Saved entries:
--- START ---

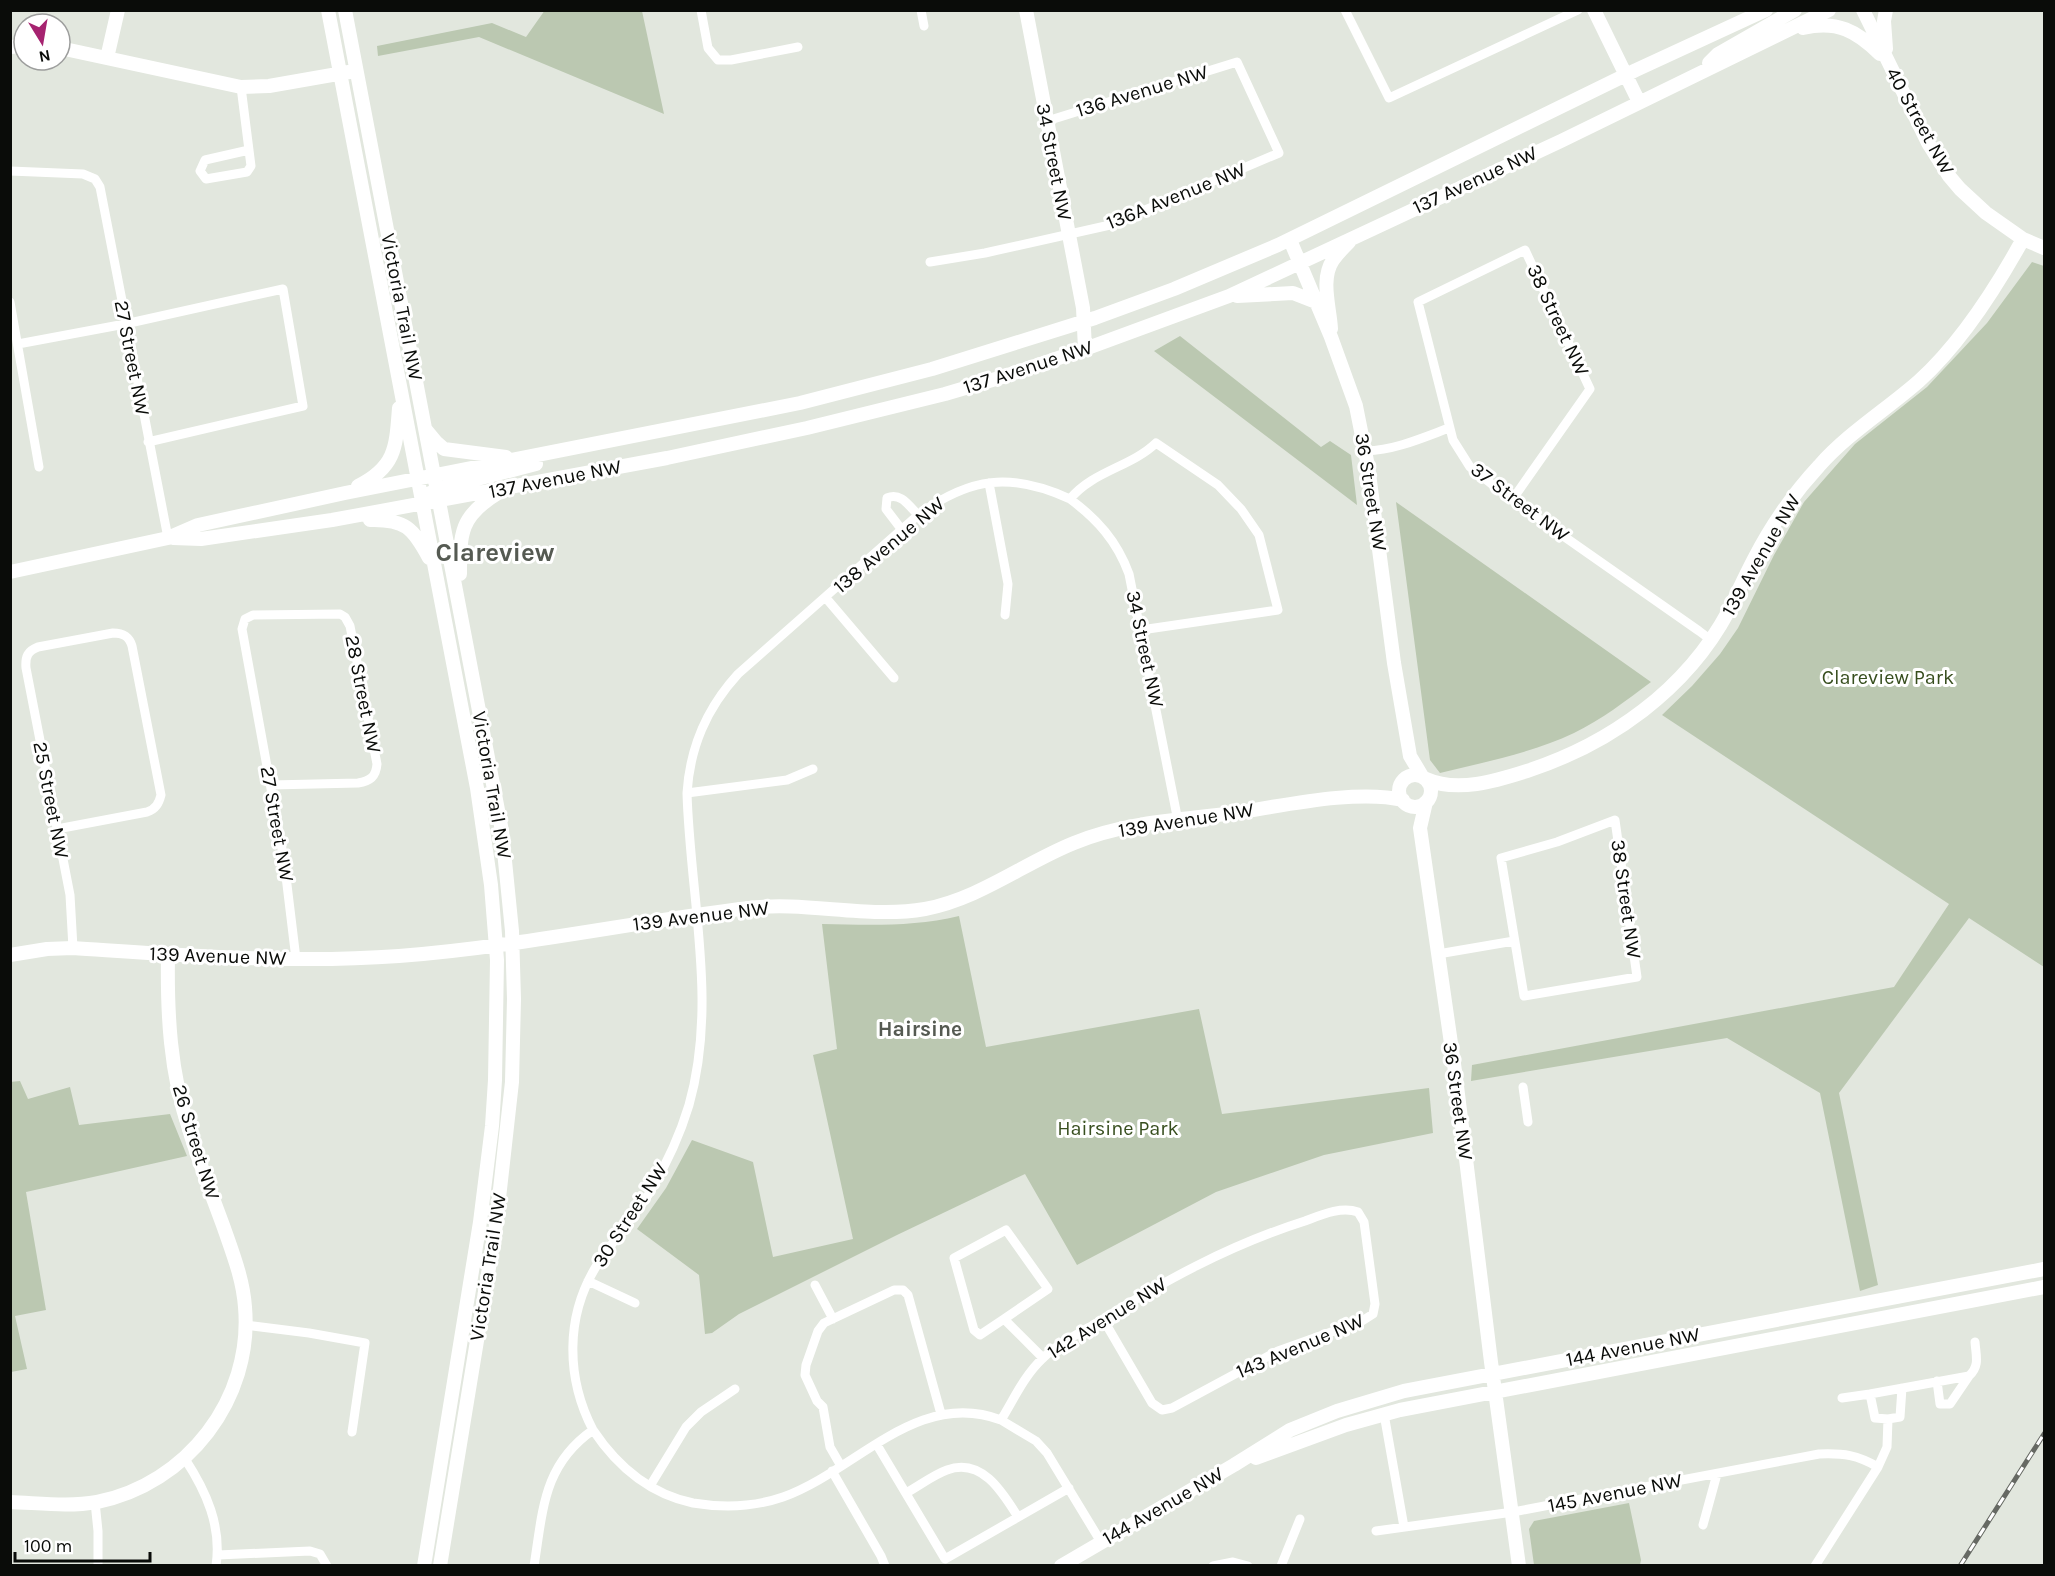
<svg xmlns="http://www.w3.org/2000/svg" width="2055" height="1576" viewBox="0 0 2055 1576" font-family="Karla,sans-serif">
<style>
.green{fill:#bbc8b1}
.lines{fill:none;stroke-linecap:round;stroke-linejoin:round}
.street{stroke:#fff;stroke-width:9}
.secondary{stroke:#fff;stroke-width:14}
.rail-casing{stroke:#666963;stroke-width:5}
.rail{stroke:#fff;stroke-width:3;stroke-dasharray:9;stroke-linecap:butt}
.labels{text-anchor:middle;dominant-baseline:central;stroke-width:6;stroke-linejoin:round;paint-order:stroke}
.street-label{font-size:20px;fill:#0a0c09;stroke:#fff}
.park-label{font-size:20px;fill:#374e1e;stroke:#fff}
.neighbourhood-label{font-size:21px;font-weight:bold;fill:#555a52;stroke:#fff}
.district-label{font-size:26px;font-weight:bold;fill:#555a52;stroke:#fff}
</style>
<rect width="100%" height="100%" fill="#e2e7de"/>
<path class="green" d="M545 10 642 11 664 114 479 37 378 56 377 46 492 23 526 37Z
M2032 262 2044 266V967L1969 918 1839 1093 1878 1285 1860 1291 1820 1093 1727 1038 1471 1081 1472 1065 1894 987 1949 904 1662 715 1692 686 1720 654 1738 628 1774 555 1804 502 1855 444 1927 387 1987 323Z
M1180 336 1321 447 1330 441 1351 455 1357 505 1154 351Z
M1396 502 1651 682C1627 700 1601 720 1574 733 1532 753 1485 762 1440 773L1430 760Z
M959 916 986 1047 1199 1009 1222 1114 1429 1088 1433 1133 1324 1155 1216 1192 1077 1265 1025 1174 897 1235 739 1314 712 1333 705 1334 699 1275 637 1229 666 1188 692 1140 753 1162 773 1257 853 1239 813 1055 837 1049 822 924C869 925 913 927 959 916Z
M20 1081 28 1099 70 1087 79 1125 170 1114 187 1156 26 1192 46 1310 15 1316 27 1369 11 1372 10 1082Z
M1629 1503 1641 1560 1640 1565H1534L1529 1529 1534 1521Z"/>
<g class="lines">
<path class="street" d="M701 10 708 48 718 60H731L798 47
M921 10 924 26
M1345 10 1389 98 1578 10
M241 87 251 166 247 172 206 179 200 171 205 160 249 150
M10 171 83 174 95 179 100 187 168 538
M930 262 985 253 1110 225 1279 153 1237 62 1047 121
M10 302 39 467
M18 344 125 324 283 289 303 406 148 442
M1366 451C1395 450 1422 438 1449 428
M989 483 1008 584 1005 615
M1070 499C1097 519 1117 541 1129 574L1178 821
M1512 500 1590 389 1525 250 1418 302 1453 440 1470 467 1512 500 1699 631 1711 640
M902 530 886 509 887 498C901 492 909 506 918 515
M826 598 894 678
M271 785 358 783C370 781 376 777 377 764L350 626 345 617 340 614 253 615 245 619 242 629 284 860 296 959
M687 793 787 780 813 769
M1615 820 1637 977 1524 996 1501 858 1557 842Z
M57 829 147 812C156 809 159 803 161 795L132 646C129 636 123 633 113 633L38 647C28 651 25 656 26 668L70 895 73 948
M1438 954 1514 941
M1523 1087 1528 1122
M588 1281 635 1303
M815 1285 833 1319
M1004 1319 980 1335 974 1330 954 1258 1006 1230 1048 1289 1004 1319 1043 1358
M245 1325 309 1333 365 1343 352 1432
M1937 1381 1940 1404H1950L1969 1376
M1842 1398 1870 1394
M1384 1414 1404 1527
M1888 1419 1900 1417 1902 1388
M1001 1420 1036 1441 1047 1453 1101 1542
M593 1430C617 1466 650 1494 693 1503 723 1508 754 1507 783 1497 856 1471 917 1388 1001 1420 1014 1399 1024 1376 1042 1359 1057 1344 1078 1334 1095 1324 1162 1282 1229 1245 1305 1221 1321 1215 1341 1206 1358 1212L1364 1222 1375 1304 1373 1314 1362 1321 1278 1351 1172 1408 1162 1410 1152 1403 1103 1319
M877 1445 945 1559 1069 1488
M185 1459C206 1491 222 1526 216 1566
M841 1466 830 1447 823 1407 817 1401 805 1375 806 1365 818 1331 824 1323 894 1290H903L908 1295 941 1414
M832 1471 881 1556 885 1566
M650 1486 686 1427 701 1412 735 1389
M906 1493C919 1486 933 1475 947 1470 982 1457 1003 1493 1018 1517
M95 1502 98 1531V1566
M1703 1525 1717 1474
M1376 1531 1513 1512 1819 1454C1844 1453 1857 1455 1878 1467
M218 1555 310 1551 320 1554 327 1566
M534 1566C543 1510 543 1465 593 1430 566 1378 565 1316 597 1265 613 1240 634 1218 650 1192 666 1165 680 1135 689 1105 718 1003 690 897 687 793 690 747 706 709 738 674L918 515C970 477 1011 472 1070 499 1093 471 1131 467 1156 443L1218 485 1241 509 1259 535 1278 610 1141 630
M1213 1566 1233 1562 1248 1566
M1281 1566 1300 1519
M1815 1566 1878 1467 1887 1447 1888 1419 1875 1418 1870 1394 1969 1376C1980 1366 1976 1356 1975 1342"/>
<path class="secondary" d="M328 10 477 788 491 885 497 960 495 1080 492 1126 480 1222 424 1566
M345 10 502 831 512 931 514 999 512 1082 496 1225 440 1566
M1026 10 1083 308 1085 349
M1594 10 1639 102
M1863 10 1928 143 1949 176 1960 189 1986 213 2023 239 2044 248
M1803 28C1837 20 1857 31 1880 54
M10 47 24 46
M60 48 241 87 269 86 349 72
M1886 49 1884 21 1886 10
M107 58 118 10
M1709 63 1718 54 1795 10
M1290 240 1331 337 1356 406 1368 466 1394 663 1410 756 1422 776
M1237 296 1293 293 1316 302
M1331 329C1330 308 1320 279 1333 260 1338 253 1344 247 1349 242
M426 430 436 442 444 449 506 457
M358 486C396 467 396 447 399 408
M430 493 446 487 536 464
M370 520C405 519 413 528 429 558
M173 538 201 539 332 520 667 458 807 428 945 394 999 378 1085 349 1229 296 1561 141 1829 10
M10 572 168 538 198 525 345 493 800 403 932 369 1095 318 1174 289 1278 245 1636 70 1766 10
M460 574C460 533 460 516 498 493
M1399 791a16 16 0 1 1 32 0a16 16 0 1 1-32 0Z
M1426 779C1457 793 1496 781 1527 771 1610 744 1686 690 1728 612 1737 594 1745 576 1754 559 1771 526 1794 493 1819 466 1848 433 1886 410 1919 381 1960 344 1996 288 2023 239
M1426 802 1420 828 1456 1078 1491 1362 1519 1566
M10 955 47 949 73 948C181 955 290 964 399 956 517 947 632 922 749 908 807 901 868 919 925 909 979 899 1024 863 1074 843 1124 822 1181 820 1234 813 1282 806 1356 789 1403 800
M1256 1458 1346 1425 1400 1410 2044 1287
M10 1502C39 1503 69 1507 97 1502 187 1484 253 1399 245 1307 243 1279 233 1254 224 1228 212 1195 199 1163 189 1129 170 1072 167 1014 168 954
M1061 1566 1234 1465 1290 1430 1337 1411 1404 1391 2044 1269"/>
<g class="rail-casing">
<path id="rail" d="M1960 1566 2044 1434"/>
</g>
<use href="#rail" class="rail"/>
</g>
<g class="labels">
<g class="street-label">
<text transform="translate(1142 91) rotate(-17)">136 Avenue NW</text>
<text transform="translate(1920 121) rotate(61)">40 Street NW</text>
<text transform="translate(1054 162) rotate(79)">34 Street NW</text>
<text transform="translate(1475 180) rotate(-25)">137 Avenue NW</text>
<text transform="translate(1176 196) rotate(-22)">136A Avenue NW</text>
<text transform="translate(402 307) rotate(79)">Victoria Trail NW</text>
<text transform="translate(1558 320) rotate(65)">38 Street NW</text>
<text transform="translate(132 358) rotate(79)">27 Street NW</text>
<text transform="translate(1028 367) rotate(-18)">137 Avenue NW</text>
<text transform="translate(555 479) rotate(-11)">137 Avenue NW</text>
<text transform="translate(1371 492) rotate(81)">36 Street NW</text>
<text transform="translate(1520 502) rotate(37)">37 Street NW</text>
<text transform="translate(889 545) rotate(-40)">138 Avenue NW</text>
<text transform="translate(1761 555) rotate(-60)">139 Avenue NW</text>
<text transform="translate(1145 649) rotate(78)">34 Street NW</text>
<text transform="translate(363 694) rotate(79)">28 Street NW</text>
<text transform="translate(492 785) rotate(80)">Victoria Trail NW</text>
<text transform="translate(51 800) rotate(79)">25 Street NW</text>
<text transform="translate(1186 820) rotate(-9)">139 Avenue NW</text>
<text transform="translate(277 824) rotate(80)">27 Street NW</text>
<text transform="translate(1626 899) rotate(82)">38 Street NW</text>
<text transform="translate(701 916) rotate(-7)">139 Avenue NW</text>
<text transform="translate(218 956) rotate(2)">139 Avenue NW</text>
<text transform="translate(1458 1101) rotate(82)">36 Street NW</text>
<text transform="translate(196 1142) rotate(73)">26 Street NW</text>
<text transform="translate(630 1215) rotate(-57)">30 Street NW</text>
<text transform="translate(488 1267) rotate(-81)">Victoria Trail NW</text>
<text transform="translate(1107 1318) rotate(-32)">142 Avenue NW</text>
<text transform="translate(1300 1346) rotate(-23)">143 Avenue NW</text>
<text transform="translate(1633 1347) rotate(-11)">144 Avenue NW</text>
<text transform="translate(1615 1493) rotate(-11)">145 Avenue NW</text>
<text transform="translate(1163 1506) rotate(-30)">144 Avenue NW</text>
</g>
<g class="park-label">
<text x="1888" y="677">Clareview Park</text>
<text x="1118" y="1128">Hairsine Park</text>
</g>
<g class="neighbourhood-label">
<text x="920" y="1029">Hairsine</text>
</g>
<g class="district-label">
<text x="495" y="552">Clareview</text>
</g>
</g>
<rect width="2055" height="1576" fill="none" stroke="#0a0c09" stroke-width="24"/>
<g transform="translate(42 42) rotate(169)"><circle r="28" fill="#ffffff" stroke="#9d9e9d" stroke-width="1.5"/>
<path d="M0-4.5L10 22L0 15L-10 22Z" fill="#a62370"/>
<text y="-9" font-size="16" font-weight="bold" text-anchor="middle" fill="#0a0c09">N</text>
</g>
<path d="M15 1552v9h135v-9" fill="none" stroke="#0a0c09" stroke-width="3"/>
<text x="24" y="1552" font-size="18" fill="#0a0c09" stroke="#ffffff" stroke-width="4.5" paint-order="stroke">100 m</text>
</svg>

--- END ---

- _Task statement_
From the data, collect all lines where the string "round" appears.

- _Task answer_
.lines{fill:none;stroke-linecap:round;stroke-linejoin:round}
.labels{text-anchor:middle;dominant-baseline:central;stroke-width:6;stroke-linejoin:round;paint-order:stroke}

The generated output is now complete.